Purification of ACE2 expressed in E. coli BL21 (DE3) using a pET28g plasmid with an 8
× His-Gb1 tag. A) SDS-PAGE analysis of fractions from the reverse HisTrap purification step, performed after TEV protease cleavage to remove the 8 × His-GB1 tag and His-tagged TEV protease. The flowthrough (FT) contains the cleaved (untagged) ACE2, while the elution fraction contains the His-tagged TEV protease and the cleaved His-tag. Washes 1 and 2 (W1, W2) with PBS pH 7.4 ensured complete recovery of untagged ACE2. The figure also shows fractions (a) and (b) collected from size-exclusion chromatography. (B) Size-exclusion chromatography profile of untagged ACE2 purified using a HiLoad 16/600 Superdex™ 200 pg column, where peak (b) corresponds to the untagged ACE2 protein. M – molecular weight marker (MB09002, NZYTech).
Fig 6.
Assessment of the secondary structure content and enzymatic activity of recombinantly expressed ACE2 in E. coli.

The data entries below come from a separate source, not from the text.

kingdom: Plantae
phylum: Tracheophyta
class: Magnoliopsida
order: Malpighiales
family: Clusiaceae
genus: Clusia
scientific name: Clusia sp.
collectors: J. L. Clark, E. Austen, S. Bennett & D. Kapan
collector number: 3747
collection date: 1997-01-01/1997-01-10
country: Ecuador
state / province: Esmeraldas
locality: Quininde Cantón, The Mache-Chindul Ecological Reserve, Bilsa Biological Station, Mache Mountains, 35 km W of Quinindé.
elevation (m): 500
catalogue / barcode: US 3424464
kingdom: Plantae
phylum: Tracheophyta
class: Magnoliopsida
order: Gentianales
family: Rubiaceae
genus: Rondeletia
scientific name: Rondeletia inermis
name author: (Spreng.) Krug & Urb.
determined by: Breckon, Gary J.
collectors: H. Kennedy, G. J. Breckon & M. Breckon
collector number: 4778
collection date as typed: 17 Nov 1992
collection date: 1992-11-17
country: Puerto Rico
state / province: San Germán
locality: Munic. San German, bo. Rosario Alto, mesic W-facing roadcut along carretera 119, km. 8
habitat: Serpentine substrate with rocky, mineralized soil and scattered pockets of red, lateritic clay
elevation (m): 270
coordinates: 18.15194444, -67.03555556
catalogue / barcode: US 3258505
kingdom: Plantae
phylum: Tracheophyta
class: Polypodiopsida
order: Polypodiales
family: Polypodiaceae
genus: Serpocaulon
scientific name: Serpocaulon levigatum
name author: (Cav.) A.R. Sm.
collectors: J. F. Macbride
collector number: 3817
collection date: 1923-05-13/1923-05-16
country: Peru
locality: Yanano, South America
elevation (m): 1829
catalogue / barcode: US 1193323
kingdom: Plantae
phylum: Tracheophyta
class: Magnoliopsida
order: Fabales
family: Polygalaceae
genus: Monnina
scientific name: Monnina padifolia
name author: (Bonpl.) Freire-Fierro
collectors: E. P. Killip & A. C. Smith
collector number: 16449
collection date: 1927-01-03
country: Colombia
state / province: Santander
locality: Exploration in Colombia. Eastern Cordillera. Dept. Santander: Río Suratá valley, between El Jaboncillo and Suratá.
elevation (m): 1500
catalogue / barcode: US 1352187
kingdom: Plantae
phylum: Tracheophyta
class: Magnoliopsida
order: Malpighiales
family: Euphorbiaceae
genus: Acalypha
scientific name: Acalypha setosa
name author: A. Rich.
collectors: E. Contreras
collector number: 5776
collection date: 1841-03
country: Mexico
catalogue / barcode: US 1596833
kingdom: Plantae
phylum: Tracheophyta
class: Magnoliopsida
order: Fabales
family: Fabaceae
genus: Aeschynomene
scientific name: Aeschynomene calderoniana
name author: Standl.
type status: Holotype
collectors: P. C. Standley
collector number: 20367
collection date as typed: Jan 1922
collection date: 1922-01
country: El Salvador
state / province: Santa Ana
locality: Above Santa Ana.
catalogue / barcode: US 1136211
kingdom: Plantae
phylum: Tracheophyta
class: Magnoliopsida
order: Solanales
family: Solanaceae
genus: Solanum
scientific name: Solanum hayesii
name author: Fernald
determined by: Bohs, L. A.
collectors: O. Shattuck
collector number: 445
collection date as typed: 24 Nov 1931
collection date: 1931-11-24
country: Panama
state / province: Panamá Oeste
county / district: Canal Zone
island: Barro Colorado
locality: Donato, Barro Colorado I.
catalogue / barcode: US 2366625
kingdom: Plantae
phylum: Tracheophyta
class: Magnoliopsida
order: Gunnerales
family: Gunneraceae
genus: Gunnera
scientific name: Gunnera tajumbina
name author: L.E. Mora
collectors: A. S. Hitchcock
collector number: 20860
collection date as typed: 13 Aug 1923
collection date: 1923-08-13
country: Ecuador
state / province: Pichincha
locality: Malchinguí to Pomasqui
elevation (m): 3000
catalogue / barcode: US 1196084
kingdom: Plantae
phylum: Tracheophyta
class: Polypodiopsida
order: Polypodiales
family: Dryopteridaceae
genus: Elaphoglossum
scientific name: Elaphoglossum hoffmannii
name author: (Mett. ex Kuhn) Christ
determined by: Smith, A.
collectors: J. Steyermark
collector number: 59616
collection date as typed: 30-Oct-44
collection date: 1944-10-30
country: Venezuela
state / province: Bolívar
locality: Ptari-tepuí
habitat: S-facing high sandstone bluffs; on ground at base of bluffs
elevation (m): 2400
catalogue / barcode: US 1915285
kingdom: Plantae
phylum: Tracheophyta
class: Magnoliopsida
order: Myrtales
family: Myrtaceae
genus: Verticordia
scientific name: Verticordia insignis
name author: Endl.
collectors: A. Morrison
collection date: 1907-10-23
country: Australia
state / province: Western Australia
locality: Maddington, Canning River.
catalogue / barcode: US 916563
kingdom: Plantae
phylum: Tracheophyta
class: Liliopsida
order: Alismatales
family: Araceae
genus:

(A) Far-UV CD spectra of ACE2 with a characteristic α-helical profile, indicating a predominantly helical secondary structure. Measurements were performed at a protein concentration of 0.2 mg/mL in PBS, pH 7.4, using a 0.1 cm path length cuvette at 25°C. Baseline correction was applied using the buffer CD spectrum. (B) Rates of Mca-APK(Dnp) substrate cleavage by recombinant ACE2. The rates are given in fluorescence arbitrary units (a.u.) because the unquenched Mca substrate was not available to prepare a calibration curve. For comparison, the rates observed for the control reactions, in the absence of substrate or protein, were plotted. Differences between the rate determined for ACE2 and the controls are statistically significant.